● **WORK REQUEST**
Once the line containing "Health & Wellness > Hair salons" is found in the records below, return it and each following line exactly, up to and including the line containing "Algeria customer", and nothing else.

● **DATA SECTION**
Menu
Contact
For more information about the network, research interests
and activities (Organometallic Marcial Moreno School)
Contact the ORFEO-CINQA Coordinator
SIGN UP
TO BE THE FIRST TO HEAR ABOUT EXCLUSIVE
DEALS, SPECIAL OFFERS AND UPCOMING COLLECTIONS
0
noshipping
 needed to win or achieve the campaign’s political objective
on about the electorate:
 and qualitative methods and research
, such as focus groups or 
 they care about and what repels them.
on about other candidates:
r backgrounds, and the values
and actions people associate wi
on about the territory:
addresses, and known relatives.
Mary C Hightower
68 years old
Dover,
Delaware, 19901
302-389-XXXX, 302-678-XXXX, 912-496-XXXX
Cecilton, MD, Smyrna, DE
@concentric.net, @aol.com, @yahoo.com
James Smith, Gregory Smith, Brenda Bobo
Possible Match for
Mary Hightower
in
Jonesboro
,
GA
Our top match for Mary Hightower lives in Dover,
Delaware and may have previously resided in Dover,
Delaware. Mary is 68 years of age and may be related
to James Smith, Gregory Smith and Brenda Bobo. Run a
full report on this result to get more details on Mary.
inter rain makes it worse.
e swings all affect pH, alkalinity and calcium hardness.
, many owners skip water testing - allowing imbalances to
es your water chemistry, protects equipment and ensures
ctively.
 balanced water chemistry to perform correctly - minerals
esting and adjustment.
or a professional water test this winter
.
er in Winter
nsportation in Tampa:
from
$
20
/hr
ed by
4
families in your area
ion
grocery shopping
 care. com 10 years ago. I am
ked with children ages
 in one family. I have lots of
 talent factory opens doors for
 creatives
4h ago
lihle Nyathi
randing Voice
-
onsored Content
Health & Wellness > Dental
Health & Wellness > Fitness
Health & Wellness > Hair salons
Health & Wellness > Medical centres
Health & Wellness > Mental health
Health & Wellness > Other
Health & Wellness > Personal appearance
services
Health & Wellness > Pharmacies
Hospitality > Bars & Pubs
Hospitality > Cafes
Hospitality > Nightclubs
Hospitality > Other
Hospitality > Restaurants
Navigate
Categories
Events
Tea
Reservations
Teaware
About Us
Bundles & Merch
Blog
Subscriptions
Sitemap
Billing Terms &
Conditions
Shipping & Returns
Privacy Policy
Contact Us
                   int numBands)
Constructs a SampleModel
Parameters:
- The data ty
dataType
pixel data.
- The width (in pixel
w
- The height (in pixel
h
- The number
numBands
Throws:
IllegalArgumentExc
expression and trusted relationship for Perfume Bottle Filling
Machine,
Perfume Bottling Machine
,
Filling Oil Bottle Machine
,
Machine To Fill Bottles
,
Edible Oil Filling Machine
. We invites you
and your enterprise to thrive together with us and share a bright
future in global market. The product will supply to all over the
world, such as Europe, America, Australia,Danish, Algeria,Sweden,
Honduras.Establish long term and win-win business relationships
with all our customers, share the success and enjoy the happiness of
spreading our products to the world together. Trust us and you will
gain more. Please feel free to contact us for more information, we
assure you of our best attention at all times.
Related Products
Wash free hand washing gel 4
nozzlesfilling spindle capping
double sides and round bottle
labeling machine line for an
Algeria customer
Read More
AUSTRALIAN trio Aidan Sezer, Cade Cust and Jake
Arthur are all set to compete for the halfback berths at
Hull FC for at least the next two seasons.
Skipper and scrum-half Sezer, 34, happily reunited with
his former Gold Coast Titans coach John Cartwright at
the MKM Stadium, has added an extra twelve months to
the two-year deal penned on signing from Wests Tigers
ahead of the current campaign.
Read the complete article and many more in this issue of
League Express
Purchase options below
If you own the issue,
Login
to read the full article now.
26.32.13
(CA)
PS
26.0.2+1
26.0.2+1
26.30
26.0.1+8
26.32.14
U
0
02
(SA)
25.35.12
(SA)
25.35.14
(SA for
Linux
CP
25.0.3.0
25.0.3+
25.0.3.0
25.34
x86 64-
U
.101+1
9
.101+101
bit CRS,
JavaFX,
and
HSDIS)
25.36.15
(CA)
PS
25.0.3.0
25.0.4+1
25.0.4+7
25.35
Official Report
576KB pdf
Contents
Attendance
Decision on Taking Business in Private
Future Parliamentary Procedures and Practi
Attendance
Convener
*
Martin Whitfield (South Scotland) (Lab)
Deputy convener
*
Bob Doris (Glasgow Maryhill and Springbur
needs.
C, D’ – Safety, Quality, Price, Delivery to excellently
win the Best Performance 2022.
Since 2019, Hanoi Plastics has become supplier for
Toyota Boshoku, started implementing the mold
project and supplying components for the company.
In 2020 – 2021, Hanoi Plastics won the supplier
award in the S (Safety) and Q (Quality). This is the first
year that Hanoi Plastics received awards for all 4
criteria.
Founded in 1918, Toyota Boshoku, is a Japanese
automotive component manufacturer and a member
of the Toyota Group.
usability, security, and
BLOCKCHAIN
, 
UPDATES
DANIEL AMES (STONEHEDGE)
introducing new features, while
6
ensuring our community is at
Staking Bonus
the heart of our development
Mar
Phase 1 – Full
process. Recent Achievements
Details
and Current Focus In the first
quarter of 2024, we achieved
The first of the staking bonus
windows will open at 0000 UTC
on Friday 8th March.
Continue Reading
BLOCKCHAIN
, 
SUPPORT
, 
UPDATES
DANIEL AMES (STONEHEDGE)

● **ANSWER SECTION**
Health & Wellness > Hair salons
Health & Wellness > Medical centres
Health & Wellness > Mental health
Health & Wellness > Other
Health & Wellness > Personal appearance
services
Health & Wellness > Pharmacies
Hospitality > Bars & Pubs
Hospitality > Cafes
Hospitality > Nightclubs
Hospitality > Other
Hospitality > Restaurants
Navigate
Categories
Events
Tea
Reservations
Teaware
About Us
Bundles & Merch
Blog
Subscriptions
Sitemap
Billing Terms &
Conditions
Shipping & Returns
Privacy Policy
Contact Us
                   int numBands)
Constructs a SampleModel
Parameters:
- The data ty
dataType
pixel data.
- The width (in pixel
w
- The height (in pixel
h
- The number
numBands
Throws:
IllegalArgumentExc
expression and trusted relationship for Perfume Bottle Filling
Machine,
Perfume Bottling Machine
,
Filling Oil Bottle Machine
,
Machine To Fill Bottles
,
Edible Oil Filling Machine
. We invites you
and your enterprise to thrive together with us and share a bright
future in global market. The product will supply to all over the
world, such as Europe, America, Australia,Danish, Algeria,Sweden,
Honduras.Establish long term and win-win business relationships
with all our customers, share the success and enjoy the happiness of
spreading our products to the world together. Trust us and you will
gain more. Please feel free to contact us for more information, we
assure you of our best attention at all times.
Related Products
Wash free hand washing gel 4
nozzlesfilling spindle capping
double sides and round bottle
labeling machine line for an
Algeria customer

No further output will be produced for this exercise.